▶ **Text section**

Massachusetts Bankruptcy Laws should be known by every resident of the state of Massachusetts. A cashless society may have advantages, but one of its foremost disadvantages is the fast rise of bankruptcy declarations in the last decade. Furthermore, Massachusetts citizens are not immune to these changes; they’ve also had their share of bankruptcy declarations. With regard to this, every citizen should know about Massachusetts bankruptcy laws to give them an idea of what to expect during bankruptcy application.

An in-depth study of the federal and state bankruptcy laws may take years, and you may be in a hurry to declare for bankruptcy because your creditors are already hounding you with endless phone calls and countless number of mails accumulating in your mailbox. You need not know everything because in every bankruptcy case, it is important to hire a lawyer. This lawyer will not only be there to give advice on what’s best for you, but also guide you through the whole bankruptcy process should you decide to pursue it.

Every federal court in the state requires a debtor to undergo a credit counseling program. This credit counseling program will teach you how to manage your money and debts, as well as how to develop a budget so that if you decide to declare for bankruptcy, it will be the first and the last time you’ll file for. This program should be attended 180 days before you file for bankruptcy. The organization that conducts the program should be accredited by the bankruptcy court and you must present a certification that you have really attended the seminar.

If are done with the credit counseling and you still want to file for bankruptcy, then you may choose between Chapter 7 and Chapter 13.

▶ **Data excerpt**
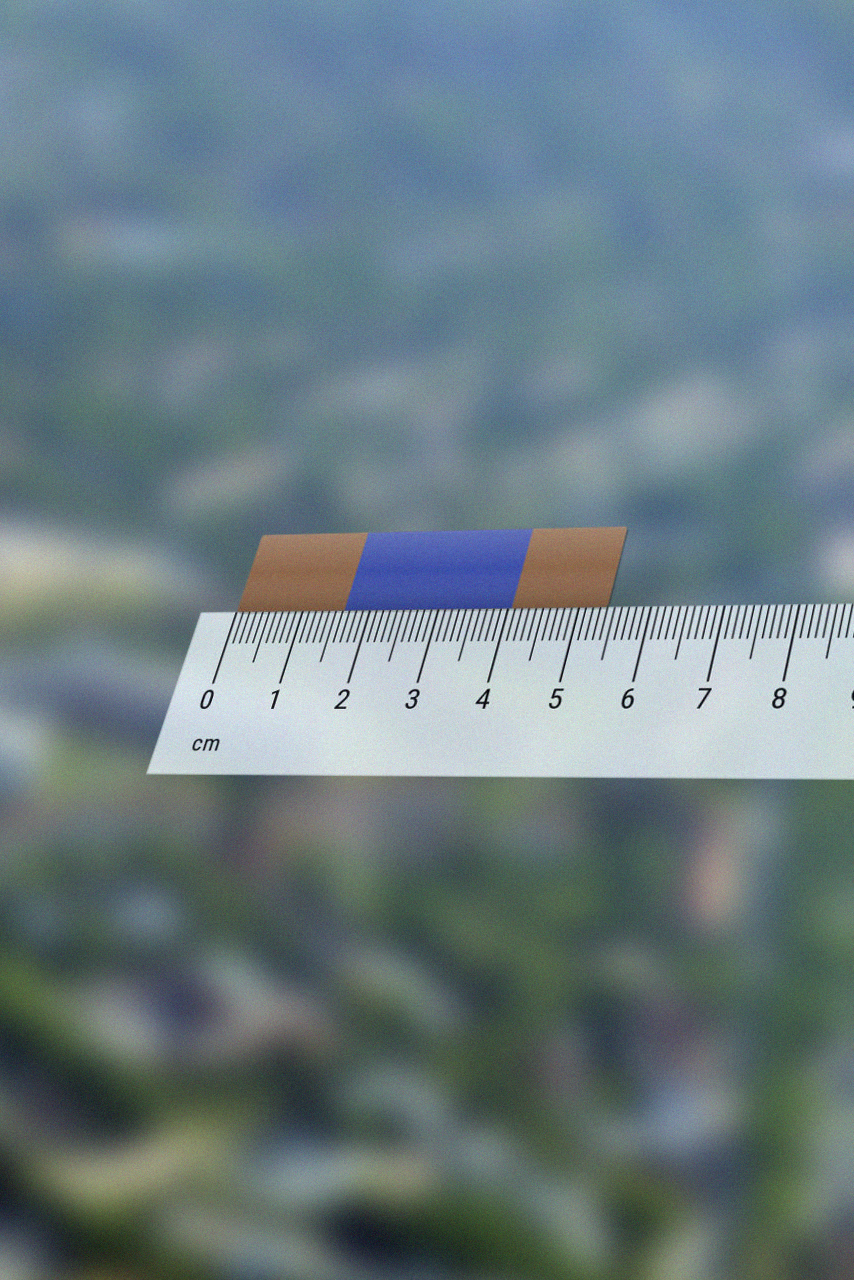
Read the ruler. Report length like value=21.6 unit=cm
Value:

▶ **Parts of the exercise**
1. From the passage on Massachusetts bankruptcy laws, reproduce the wording starting with "Massachusetts Bankruptcy Laws should" and going on through "during bankruptcy application.".
2. In the passage on Massachusetts bankruptcy laws, how long before filing for bankruptcy should the credit counseling program be attended?

▶ **Answers**
1.
Massachusetts Bankruptcy Laws should be known by every resident of the state of Massachusetts. A cashless society may have advantages, but one of its foremost disadvantages is the fast rise of bankruptcy declarations in the last decade. Furthermore, Massachusetts citizens are not immune to these changes; they’ve also had their share of bankruptcy declarations. With regard to this, every citizen should know about Massachusetts bankruptcy laws to give them an idea of what to expect during bankruptcy application.

2. 180 days before filing.